Di masa itu pula berkembang, dan memuncak ilmu pengetahuan, baik dalam bidang agama, maupun dalam bidang ekonomi, dan kebudayaan. Zaman inilah yang menghasilkan ulama-ulama besar seperti Imam Malik, Imam Abu Hanifah, Imam Syafi’I, dan Imam Hambali dalam bidang hukum (fiqih). Imam Al-Asy’ari, Imam Al-Maturidi, pemuka-pemuka Mu’tazilah seperti Washil ibnu Atho’, Abu Al-Huzail dalam bidang Teologi. Zunun Al-Misri, Abu Yazid Al-Bustami, dan Al-Khallaj dalam bidang Tasawuf. Al-Kindi, Al-Farabi, Ibnu Sina, dan Ibnu Maskawaih dalam bidang Filsafat, selanjutnya Al-Khaitam, Ibnu Hayyan, Al-Kharizmi, dan Ar-Razi dalam bidang ilmu pengetahuan.
Kedua, fase disintegrasi (1000-1250 M). Di masa ini keutuhan umat Islam dalam bidang politik mulai pecah, kekuasaan khalifah menurun, dan akhirnya Baghdad dapat dikuasai, dan dihancurkan oleh Hulagu Khan di tahun 1251 M. khalifah sebagai lambang kesatuan politik umat Islam hilang.
Periode Pertengahan (1250-1500 M) dapat dibagi ke dalam dua fase.
Pertama, fase kemunduran (1250-1500 M). di zaman ini desentralisasi, dan disintegrasi meningkat dengan pelan, namun pasti. Beberapa wilayah memisahkan diri dari kekuasaan pusat.
Perbedaan antara Suni, dan Syi’ah, demikian juga antara Arab, dan Persia mulai dimunculkan kembali, dan bertambah nyata. Dunia Islam terbagi dua, yaitu bagian Arab yang terdiri atas Arab Saudi, Irak, Suriah, Palestina, Mesir, dan Afrika Utara dengan Mesir sebagai pusat, dan bagian Persia yang terdiri dari Balkan, Asia Kecil, dan Asia Tengah dengan Iran sebagai pusat.
Kebudayaan Persia mengambil bentuk Internasional, dan dengan demikian mendesak lapangan kebudayaan Arab untuk menutup pintu Ijtihad. Demikian juga Tarekat dengan pengaruh negatifnya, sehingga perhatian terhadap ilmu pengetahuan kurang sekali. Umat Islam Spanyol dipaksa masuk Kristen atau keluar dari daerah itu.

- - - - -

§ **Petunjuk Tugas**
1) Kutiplah bagian dari teks sejarah Islam di atas, mulai dari "Kedua, fase disintegrasi" dan terus sampai "Iran sebagai pusat.".
2) Jawablah pertanyaan berikut berdasarkan teks sejarah Islam di atas.
(a) Siapa yang menguasai dan menghancurkan Baghdad?
(b) Negara apa yang menjadi pusat bagian Persia?
(c) Apa yang dipaksakan kepada umat Islam Spanyol?
3) Tuliskan lanjutan teks tentang periode sejarah Islam di atas, dimulai setelah kalimat terakhirnya.

- - - - -

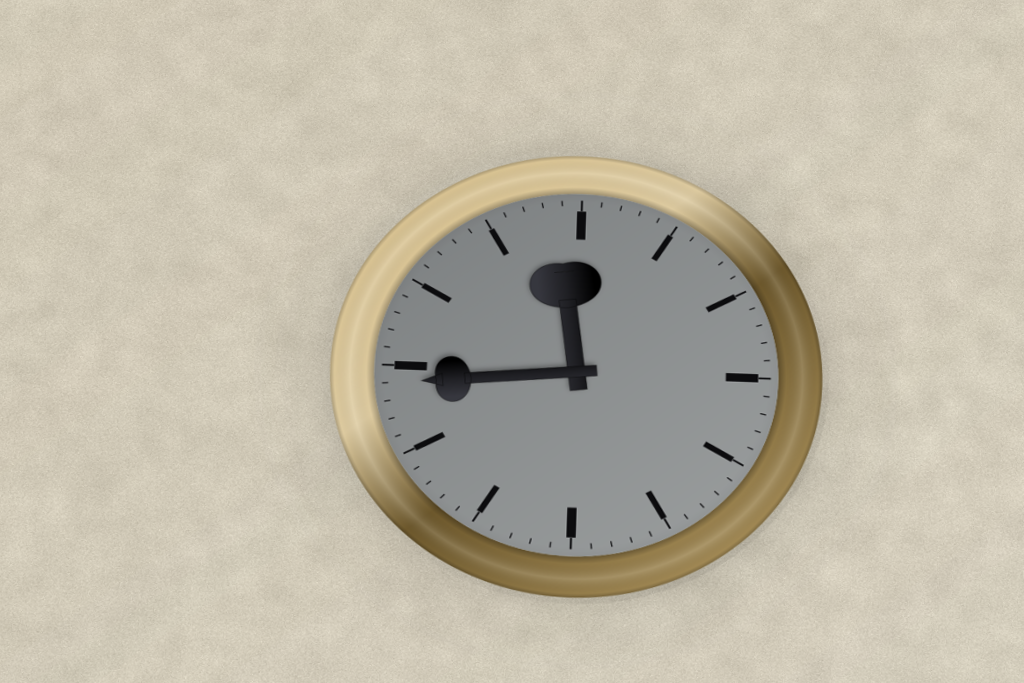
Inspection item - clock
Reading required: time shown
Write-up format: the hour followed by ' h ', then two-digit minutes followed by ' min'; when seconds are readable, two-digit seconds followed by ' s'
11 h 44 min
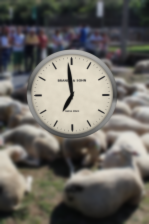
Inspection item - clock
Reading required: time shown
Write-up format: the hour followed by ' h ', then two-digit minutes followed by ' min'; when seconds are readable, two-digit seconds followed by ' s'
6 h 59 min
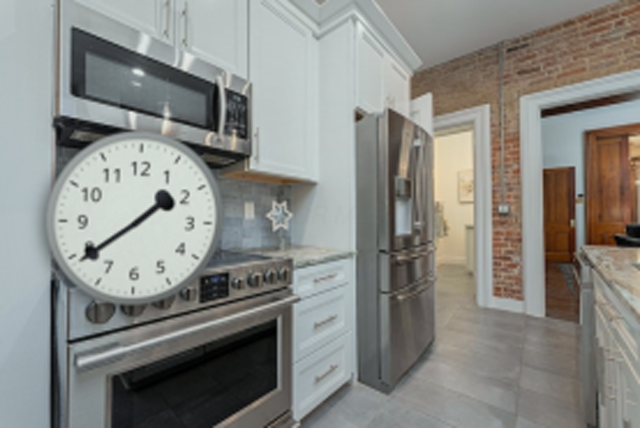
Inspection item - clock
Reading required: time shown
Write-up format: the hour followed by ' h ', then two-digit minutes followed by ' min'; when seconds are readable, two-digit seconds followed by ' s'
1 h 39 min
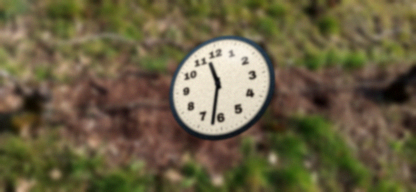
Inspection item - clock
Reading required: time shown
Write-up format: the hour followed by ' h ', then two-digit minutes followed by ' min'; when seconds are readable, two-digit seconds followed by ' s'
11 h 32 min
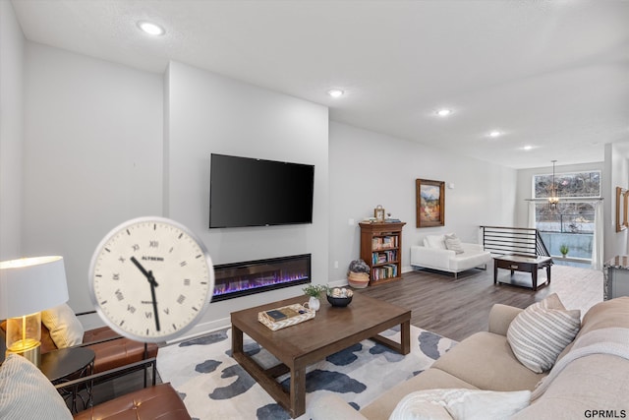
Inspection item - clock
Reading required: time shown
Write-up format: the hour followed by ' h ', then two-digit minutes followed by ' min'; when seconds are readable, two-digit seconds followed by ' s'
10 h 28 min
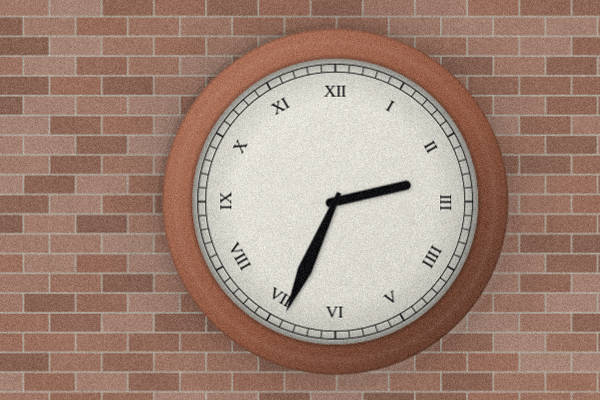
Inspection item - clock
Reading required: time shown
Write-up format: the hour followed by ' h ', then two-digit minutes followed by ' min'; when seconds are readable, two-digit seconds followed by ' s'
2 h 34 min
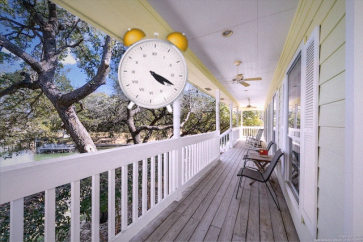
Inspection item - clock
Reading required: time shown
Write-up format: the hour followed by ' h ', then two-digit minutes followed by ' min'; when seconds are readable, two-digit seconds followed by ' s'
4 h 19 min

- - - - -

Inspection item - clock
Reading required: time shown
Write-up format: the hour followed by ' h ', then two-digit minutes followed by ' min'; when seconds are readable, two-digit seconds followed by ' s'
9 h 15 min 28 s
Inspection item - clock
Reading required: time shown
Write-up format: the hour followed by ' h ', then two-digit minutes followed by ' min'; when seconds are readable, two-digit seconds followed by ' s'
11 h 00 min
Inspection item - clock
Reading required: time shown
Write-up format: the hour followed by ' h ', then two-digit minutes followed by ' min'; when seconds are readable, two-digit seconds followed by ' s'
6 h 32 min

- - - - -

§ **Jawaban Tugas**
1)
Kedua, fase disintegrasi (1000-1250 M). Di masa ini keutuhan umat Islam dalam bidang politik mulai pecah, kekuasaan khalifah menurun, dan akhirnya Baghdad dapat dikuasai, dan dihancurkan oleh Hulagu Khan di tahun 1251 M. khalifah sebagai lambang kesatuan politik umat Islam hilang.
Periode Pertengahan (1250-1500 M) dapat dibagi ke dalam dua fase.
Pertama, fase kemunduran (1250-1500 M). di zaman ini desentralisasi, dan disintegrasi meningkat dengan pelan, namun pasti. Beberapa wilayah memisahkan diri dari kekuasaan pusat.
Perbedaan antara Suni, dan Syi’ah, demikian juga antara Arab, dan Persia mulai dimunculkan kembali, dan bertambah nyata. Dunia Islam terbagi dua, yaitu bagian Arab yang terdiri atas Arab Saudi, Irak, Suriah, Palestina, Mesir, dan Afrika Utara dengan Mesir sebagai pusat, dan bagian Persia yang terdiri dari Balkan, Asia Kecil, dan Asia Tengah dengan Iran sebagai pusat.

2)
(a) Hulagu Khan.
(b) Iran.
(c) Mereka dipaksa masuk Kristen atau keluar dari daerah itu.

3)
Kedua, fase tiga kerajaan besar (1500-1800 M), yang dimulai dengan zaman kemajuan (1500-1700 M), dan zaman kemunduran (1700-1800 M). Tiga kerajaan besar yang dimaksud adalah Kerajaan Usmani di Turki, Kerajaan Syafawi di Persia, dan Kerajaan Mughal di India.
Ketiga kerajaan besar ini mempunyai kejayaan masing-masing terutama dalam bentuk literatur, dan arsitek. Masjid-masjid, dan gedung-gedung indah yang didirikan pada zaman ini masih dapat dilihat di Istambul, Tibri, Isfahan, serta kota-kota lain di Iran, dan di Delhi. Di zaman kemunduran, kerajaan Usmani terpukul di Eropa. Kerajaan Syafawi dihancurkan oleh serangan-serangan suku bangsa Afghan. Sedangkan daerah kekuasan Kerajaan Mughal diperkecil oleh penguasa raja-raja India. Kekuatan militer, dan kekuatan politik umat Islam menurun. Umat Islam dalam keadaan mundur, dan statis, sehingga pada masa itu Eropa dengan kekayaan-kekayaan yang diangkut dari Amerika, dan Timur jauh bertambah, kaya, dan maju.
Penetrasi barat yang kekuatannya meningkat ke dunia Islam yang berkekuatan menurun kian mendalam, dan meluas. Akhirnya Napoleon di tahun 1768 M menduduki Mesir sebagai salah satu pusat Islam yang terpenting.
Periode modern (1800 M, dan seterusnya) merupakan zaman kebangkitan umat Islam. Jatuhnya Mesir ke tangan Barat menginsafkan dunia Islam akan kelemahannya, dan menyadarkan umat Islam bahwa di Barat telah timbul peradaban baru yang lebih tinggi, yang merupakan ancaman bagi Islam. Raja-raja, dan pemuka Islam mulai memikirkan bagaimana meningkatkan mutu, dan kekuatan umat Islam kembali. Di periode modern inilah timbulnya ide-ide pembaharuan dalam Islam.
B. Tokoh – Tokoh Pembaharuan Dalam Pemikiran Islam
Tokoh – tokoh Pembaharuan dalam pemikiran ini adalah :
1) Muhammad Ibnu Abdul Wahab (1703 – 1778)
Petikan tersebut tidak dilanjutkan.